EAGER: Spectral Analysis for Fraud Detection in Large-scale Networks
National Science Foundation (CCF-1047621)
This project takes a unified spectral transformation approach to address challenges of analyzing network topology and identifying fraud patterns in large-scale dynamic networks by using data spectral transformation with network topology visualization. Large-scale social and communication networks contain rich topological information embedded inside, in addition to various structured, semi-structured, and unstructured data. The research is characterizing patterns of various attacks in the spectral projection space of graph topology and developing spectrum based methods to identify these attacks. The approach, which exploits the spectral space of the underlying interaction structure of the network, is orthogonal to traditional approaches using content profiling. The ability to perform this spectral analysis is dependent upon the development of complex mathematical techniques. Critical issues that are being explored include the scalability of the methods to very large data sets, the determination of the dimensionality of the node representation in spectral space, and the interpretation of patterns in spectral space.
PSNet: Privacy and Spectral Analysis of Social Networks
National Science Foundation (CNS-0831204)
Social networks are of significant importance in various application domains.
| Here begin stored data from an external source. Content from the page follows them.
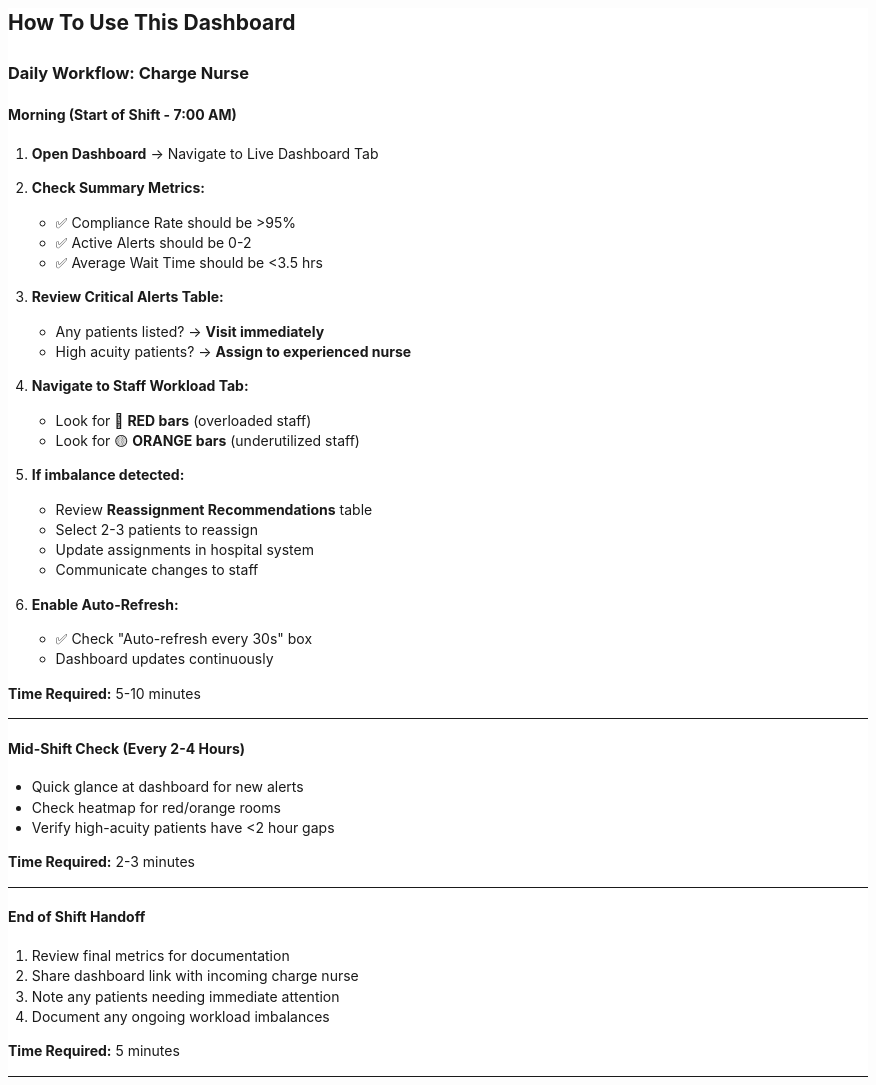 ## How To Use This Dashboard

### Daily Workflow: Charge Nurse

#### **Morning (Start of Shift - 7:00 AM)**

1. **Open Dashboard** → Navigate to Live Dashboard Tab

2. **Check Summary Metrics:**
   - ✅ Compliance Rate should be >95%
   - ✅ Active Alerts should be 0-2
   - ✅ Average Wait Time should be <3.5 hrs

3. **Review Critical Alerts Table:**
   - Any patients listed? → **Visit immediately**
   - High acuity patients? → **Assign to experienced nurse**

4. **Navigate to Staff Workload Tab:**
   - Look for 🔴 **RED bars** (overloaded staff)
   - Look for 🟡 **ORANGE bars** (underutilized staff)

5. **If imbalance detected:**
   - Review **Reassignment Recommendations** table
   - Select 2-3 patients to reassign
   - Update assignments in hospital system
   - Communicate changes to staff

6. **Enable Auto-Refresh:**
   - ✅ Check "Auto-refresh every 30s" box
   - Dashboard updates continuously

**Time Required:** 5-10 minutes

---

#### **Mid-Shift Check (Every 2-4 Hours)**

- Quick glance at dashboard for new alerts
- Check heatmap for red/orange rooms
- Verify high-acuity patients have <2 hour gaps

**Time Required:** 2-3 minutes

---

#### **End of Shift Handoff**

1. Review final metrics for documentation
2. Share dashboard link with incoming charge nurse
3. Note any patients needing immediate attention
4. Document any ongoing workload imbalances

**Time Required:** 5 minutes

---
Most previous studies are focused on revealing interesting properties of networks and discovering efficient and effective analysis methods. However, there has been little work dedicated to privacy preserving social network analysis. In this project, we investigate the application of graph perturbation techniques to protect privacy of individual nodes and their sensitive link relationships. We conduct theoretical study and empirical evaluation on the tradeoff between utility and privacy of various graph randomization techniques as well as investigation of various potential attacking methods from adversaries. To quantify the utility loss, we focus on the change of the spectrum and eigenvectors since they have inherent relation with many real space graph characteristics. We expect to develop some spectrum/utility preserving randomization techniques which can better preserve graph utility without sacrificing much privacy protection.
CAREER: Towards Privacy and Confidentiality Preserving Databases
National Science Foundation (CAREER Award IIS-0546027)
Many databases from government, commercial and non-profit organizations maintain a huge amount of data on sensitive or confidential information such as income and medical records. As a result, protecting the privacy and confidentiality of such databases is of primary concern. In this project, we focus on quantifying and evaluating the tradeoffs between the data utility and the disclosure risk on applications of various perturbation techniques in practice. We expect to provide a prototype system which can fully conduct disclosure analysis using both model based and randomization based approaches to satisfy users' complex privacy and confidentiality specifications.